> _SUPPLIED TEXT_:
◇ ◇ ◇ ◇
At the same time there is a pretty general consensus of the best and latest geologists, that, as Lyell himself suggested, elevation and depression and other geographical changes, though the principal, are not the sole causes of the glacial period. The main argument is, that the phases of this period, though not exactly simultaneous over the whole world, are too nearly so to be due to mere local movements, and require the intervention of some general cosmic cause. We have already seen that of such causes there is none which appears feasible except Croll's theory of the effects of precession combined with high eccentricity.
◇ ◇ ◇ ◇
> _GIVEN RECORDS_:
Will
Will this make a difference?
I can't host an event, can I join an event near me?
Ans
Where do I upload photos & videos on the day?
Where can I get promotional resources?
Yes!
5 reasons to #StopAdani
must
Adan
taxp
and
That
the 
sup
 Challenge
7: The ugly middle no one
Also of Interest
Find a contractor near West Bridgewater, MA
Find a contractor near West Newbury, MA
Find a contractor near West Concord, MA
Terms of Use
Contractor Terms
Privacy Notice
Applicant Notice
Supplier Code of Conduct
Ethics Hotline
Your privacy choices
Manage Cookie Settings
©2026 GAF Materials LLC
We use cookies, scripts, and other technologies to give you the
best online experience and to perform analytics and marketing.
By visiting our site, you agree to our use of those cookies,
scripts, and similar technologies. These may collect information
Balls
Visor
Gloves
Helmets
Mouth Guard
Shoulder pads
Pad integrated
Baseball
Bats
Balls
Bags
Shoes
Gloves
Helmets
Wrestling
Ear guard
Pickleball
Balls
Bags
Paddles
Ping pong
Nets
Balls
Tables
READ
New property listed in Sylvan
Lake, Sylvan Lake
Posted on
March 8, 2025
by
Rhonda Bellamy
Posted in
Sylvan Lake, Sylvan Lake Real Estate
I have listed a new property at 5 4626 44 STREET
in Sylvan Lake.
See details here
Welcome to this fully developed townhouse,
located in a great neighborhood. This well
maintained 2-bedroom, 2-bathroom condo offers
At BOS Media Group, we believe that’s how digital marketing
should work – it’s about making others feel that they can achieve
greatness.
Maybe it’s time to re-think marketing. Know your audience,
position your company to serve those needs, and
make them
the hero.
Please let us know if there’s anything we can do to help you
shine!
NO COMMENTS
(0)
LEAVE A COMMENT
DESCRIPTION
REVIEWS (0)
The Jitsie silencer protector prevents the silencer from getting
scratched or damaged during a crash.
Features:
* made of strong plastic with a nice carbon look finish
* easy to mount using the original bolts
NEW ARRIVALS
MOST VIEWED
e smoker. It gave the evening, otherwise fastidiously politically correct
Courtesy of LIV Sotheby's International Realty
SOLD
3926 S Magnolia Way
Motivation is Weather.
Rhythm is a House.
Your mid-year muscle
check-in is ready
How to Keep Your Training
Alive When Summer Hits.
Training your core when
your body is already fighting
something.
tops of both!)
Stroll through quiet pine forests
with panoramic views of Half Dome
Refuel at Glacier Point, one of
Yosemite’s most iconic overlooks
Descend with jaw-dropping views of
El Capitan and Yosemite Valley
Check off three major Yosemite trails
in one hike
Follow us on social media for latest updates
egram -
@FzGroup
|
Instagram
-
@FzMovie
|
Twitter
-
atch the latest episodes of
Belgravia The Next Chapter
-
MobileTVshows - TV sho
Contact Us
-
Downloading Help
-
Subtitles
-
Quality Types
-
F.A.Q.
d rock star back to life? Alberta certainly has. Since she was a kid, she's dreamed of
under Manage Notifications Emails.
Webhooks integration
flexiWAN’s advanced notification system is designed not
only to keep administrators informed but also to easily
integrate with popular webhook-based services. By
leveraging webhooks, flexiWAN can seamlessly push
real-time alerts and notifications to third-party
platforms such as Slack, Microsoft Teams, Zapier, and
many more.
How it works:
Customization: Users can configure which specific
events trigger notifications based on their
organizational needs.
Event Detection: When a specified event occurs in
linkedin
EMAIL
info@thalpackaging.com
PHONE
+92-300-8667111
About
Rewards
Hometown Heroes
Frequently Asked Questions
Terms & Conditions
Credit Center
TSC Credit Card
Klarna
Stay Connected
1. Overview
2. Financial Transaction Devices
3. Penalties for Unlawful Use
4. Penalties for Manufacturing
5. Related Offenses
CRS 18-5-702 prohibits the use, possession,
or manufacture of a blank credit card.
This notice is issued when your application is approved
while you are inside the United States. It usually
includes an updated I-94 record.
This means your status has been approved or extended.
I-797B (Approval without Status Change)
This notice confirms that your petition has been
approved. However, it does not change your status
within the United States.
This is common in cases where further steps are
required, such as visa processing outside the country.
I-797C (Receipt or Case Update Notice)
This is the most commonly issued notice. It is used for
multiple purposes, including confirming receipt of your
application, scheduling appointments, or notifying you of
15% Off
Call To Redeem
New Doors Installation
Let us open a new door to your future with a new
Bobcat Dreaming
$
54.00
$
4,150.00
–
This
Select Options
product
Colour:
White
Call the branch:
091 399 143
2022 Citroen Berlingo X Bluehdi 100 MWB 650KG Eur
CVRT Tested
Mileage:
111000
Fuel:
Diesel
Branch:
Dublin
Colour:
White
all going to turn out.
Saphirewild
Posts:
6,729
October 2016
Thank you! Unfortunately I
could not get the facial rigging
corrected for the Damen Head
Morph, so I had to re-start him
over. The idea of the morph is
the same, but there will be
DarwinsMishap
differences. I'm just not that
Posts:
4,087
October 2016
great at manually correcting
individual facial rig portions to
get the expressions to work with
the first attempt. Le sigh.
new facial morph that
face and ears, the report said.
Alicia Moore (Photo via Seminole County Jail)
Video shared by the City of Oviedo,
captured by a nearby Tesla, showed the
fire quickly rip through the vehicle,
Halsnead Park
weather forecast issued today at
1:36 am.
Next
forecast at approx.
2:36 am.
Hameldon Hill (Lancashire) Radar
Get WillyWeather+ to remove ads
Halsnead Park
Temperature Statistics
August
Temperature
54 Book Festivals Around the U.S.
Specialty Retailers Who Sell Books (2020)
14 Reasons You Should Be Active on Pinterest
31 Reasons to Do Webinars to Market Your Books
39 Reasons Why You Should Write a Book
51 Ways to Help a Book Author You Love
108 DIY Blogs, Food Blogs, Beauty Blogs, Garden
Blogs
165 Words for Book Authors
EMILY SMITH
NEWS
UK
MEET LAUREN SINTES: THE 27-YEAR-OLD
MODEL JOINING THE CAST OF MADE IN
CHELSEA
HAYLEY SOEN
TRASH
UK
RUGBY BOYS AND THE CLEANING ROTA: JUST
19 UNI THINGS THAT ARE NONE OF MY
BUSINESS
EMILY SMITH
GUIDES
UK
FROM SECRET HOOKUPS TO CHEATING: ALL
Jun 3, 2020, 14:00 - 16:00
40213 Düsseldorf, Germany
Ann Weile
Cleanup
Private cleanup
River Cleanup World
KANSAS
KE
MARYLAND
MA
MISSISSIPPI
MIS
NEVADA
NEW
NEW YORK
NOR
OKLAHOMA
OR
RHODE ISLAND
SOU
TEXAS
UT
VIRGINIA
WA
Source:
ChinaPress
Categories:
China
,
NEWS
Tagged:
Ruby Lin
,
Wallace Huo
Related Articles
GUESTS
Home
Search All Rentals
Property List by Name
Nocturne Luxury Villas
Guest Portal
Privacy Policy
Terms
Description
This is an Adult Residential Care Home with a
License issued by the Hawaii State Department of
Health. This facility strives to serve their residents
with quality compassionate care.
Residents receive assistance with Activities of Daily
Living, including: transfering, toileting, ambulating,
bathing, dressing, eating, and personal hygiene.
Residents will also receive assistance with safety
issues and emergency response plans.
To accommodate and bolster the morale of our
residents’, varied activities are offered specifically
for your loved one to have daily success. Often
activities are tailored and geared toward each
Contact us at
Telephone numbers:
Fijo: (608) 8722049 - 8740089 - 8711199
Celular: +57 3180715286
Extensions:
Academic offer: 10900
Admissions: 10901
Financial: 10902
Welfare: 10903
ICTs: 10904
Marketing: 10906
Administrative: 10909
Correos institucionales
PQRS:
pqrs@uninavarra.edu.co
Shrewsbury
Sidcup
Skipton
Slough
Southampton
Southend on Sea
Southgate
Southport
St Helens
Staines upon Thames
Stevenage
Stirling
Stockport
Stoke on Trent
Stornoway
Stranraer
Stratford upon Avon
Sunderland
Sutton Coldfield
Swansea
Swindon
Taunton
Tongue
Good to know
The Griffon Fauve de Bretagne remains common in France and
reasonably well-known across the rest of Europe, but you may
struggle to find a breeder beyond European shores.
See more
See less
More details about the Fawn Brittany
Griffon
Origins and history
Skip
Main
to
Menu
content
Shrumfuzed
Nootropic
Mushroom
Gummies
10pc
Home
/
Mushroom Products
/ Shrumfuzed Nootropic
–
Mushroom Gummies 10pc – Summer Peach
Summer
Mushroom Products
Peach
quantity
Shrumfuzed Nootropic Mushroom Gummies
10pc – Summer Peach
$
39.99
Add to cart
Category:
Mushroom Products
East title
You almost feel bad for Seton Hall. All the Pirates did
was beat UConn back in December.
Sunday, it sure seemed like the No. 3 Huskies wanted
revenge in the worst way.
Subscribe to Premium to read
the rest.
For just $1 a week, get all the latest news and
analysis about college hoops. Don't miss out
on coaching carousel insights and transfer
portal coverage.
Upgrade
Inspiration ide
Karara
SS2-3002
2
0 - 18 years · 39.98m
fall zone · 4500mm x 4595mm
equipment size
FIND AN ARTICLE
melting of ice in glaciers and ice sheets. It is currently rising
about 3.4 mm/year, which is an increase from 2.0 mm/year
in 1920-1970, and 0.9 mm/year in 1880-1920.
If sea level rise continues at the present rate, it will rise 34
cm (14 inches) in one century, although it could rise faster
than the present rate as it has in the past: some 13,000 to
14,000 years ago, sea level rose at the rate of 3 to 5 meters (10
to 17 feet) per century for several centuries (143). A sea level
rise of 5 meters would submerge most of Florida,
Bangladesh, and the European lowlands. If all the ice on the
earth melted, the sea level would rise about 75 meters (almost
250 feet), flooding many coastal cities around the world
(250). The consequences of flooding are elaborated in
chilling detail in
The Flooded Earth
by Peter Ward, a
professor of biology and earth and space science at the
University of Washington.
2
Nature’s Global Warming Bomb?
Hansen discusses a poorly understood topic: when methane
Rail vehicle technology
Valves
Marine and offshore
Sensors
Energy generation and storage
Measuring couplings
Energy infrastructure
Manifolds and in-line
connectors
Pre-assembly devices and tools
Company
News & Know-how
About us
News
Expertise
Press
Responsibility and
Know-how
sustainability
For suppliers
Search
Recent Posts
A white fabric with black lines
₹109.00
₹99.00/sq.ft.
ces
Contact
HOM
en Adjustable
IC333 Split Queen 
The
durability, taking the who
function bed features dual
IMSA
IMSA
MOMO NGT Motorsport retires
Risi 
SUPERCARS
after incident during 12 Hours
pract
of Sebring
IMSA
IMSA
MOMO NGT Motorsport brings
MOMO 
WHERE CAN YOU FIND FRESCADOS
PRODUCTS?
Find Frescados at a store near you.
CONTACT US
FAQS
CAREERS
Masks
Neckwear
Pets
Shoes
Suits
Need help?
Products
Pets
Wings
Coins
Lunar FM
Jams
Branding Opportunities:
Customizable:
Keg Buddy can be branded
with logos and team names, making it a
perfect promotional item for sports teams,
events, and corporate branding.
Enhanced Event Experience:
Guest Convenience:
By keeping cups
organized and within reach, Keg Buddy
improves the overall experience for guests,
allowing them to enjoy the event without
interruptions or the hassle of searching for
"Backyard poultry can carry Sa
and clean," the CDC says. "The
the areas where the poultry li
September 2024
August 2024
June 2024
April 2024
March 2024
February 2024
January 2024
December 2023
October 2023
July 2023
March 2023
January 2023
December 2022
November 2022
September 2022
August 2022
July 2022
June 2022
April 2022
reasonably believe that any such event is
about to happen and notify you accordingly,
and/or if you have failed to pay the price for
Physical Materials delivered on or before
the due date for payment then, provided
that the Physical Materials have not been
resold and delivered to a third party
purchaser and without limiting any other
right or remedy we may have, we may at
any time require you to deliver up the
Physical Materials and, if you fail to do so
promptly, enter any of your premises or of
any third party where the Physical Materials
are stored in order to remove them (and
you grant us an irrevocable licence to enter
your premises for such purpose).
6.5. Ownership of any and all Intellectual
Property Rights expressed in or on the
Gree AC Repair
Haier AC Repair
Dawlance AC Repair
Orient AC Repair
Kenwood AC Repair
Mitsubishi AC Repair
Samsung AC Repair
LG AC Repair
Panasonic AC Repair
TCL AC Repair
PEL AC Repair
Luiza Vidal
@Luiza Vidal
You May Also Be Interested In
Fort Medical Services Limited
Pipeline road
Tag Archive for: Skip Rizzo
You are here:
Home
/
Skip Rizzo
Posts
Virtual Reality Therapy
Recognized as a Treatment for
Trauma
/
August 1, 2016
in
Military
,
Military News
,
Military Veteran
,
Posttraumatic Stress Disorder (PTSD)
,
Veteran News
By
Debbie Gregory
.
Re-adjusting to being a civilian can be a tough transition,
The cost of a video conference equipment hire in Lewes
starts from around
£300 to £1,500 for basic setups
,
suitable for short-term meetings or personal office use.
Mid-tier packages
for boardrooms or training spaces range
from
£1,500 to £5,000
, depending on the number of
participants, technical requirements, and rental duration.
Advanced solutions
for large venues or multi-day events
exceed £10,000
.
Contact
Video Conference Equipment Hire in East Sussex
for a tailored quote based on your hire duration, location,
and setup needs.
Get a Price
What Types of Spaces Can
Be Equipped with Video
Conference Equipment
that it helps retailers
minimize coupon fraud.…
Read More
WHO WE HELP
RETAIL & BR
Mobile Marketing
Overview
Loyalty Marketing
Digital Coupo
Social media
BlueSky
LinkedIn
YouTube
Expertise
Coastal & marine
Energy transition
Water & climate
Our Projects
◇ ◇ ◇ ◇
> _WHAT TO DO_:
[1] Copy out the full passage on the causes of the glacial period, word for word.
[2] Reproduce the rows without any change, starting at the very first line of the rows and ending with the line that contains "NEW ARRIVALS", both included.

> _EXPECTED RESPONSES_:
[1]
At the same time there is a pretty general consensus of the best and latest geologists, that, as Lyell himself suggested, elevation and depression and other geographical changes, though the principal, are not the sole causes of the glacial period. The main argument is, that the phases of this period, though not exactly simultaneous over the whole world, are too nearly so to be due to mere local movements, and require the intervention of some general cosmic cause. We have already seen that of such causes there is none which appears feasible except Croll's theory of the effects of precession combined with high eccentricity.

[2]
Will
Will this make a difference?
I can't host an event, can I join an event near me?
Ans
Where do I upload photos & videos on the day?
Where can I get promotional resources?
Yes!
5 reasons to #StopAdani
must
Adan
taxp
and
That
the 
sup
 Challenge
7: The ugly middle no one
Also of Interest
Find a contractor near West Bridgewater, MA
Find a contractor near West Newbury, MA
Find a contractor near West Concord, MA
Terms of Use
Contractor Terms
Privacy Notice
Applicant Notice
Supplier Code of Conduct
Ethics Hotline
Your privacy choices
Manage Cookie Settings
©2026 GAF Materials LLC
We use cookies, scripts, and other technologies to give you the
best online experience and to perform analytics and marketing.
By visiting our site, you agree to our use of those cookies,
scripts, and similar technologies. These may collect information
Balls
Visor
Gloves
Helmets
Mouth Guard
Shoulder pads
Pad integrated
Baseball
Bats
Balls
Bags
Shoes
Gloves
Helmets
Wrestling
Ear guard
Pickleball
Balls
Bags
Paddles
Ping pong
Nets
Balls
Tables
READ
New property listed in Sylvan
Lake, Sylvan Lake
Posted on
March 8, 2025
by
Rhonda Bellamy
Posted in
Sylvan Lake, Sylvan Lake Real Estate
I have listed a new property at 5 4626 44 STREET
in Sylvan Lake.
See details here
Welcome to this fully developed townhouse,
located in a great neighborhood. This well
maintained 2-bedroom, 2-bathroom condo offers
At BOS Media Group, we believe that’s how digital marketing
should work – it’s about making others feel that they can achieve
greatness.
Maybe it’s time to re-think marketing. Know your audience,
position your company to serve those needs, and
make them
the hero.
Please let us know if there’s anything we can do to help you
shine!
NO COMMENTS
(0)
LEAVE A COMMENT
DESCRIPTION
REVIEWS (0)
The Jitsie silencer protector prevents the silencer from getting
scratched or damaged during a crash.
Features:
* made of strong plastic with a nice carbon look finish
* easy to mount using the original bolts
NEW ARRIVALS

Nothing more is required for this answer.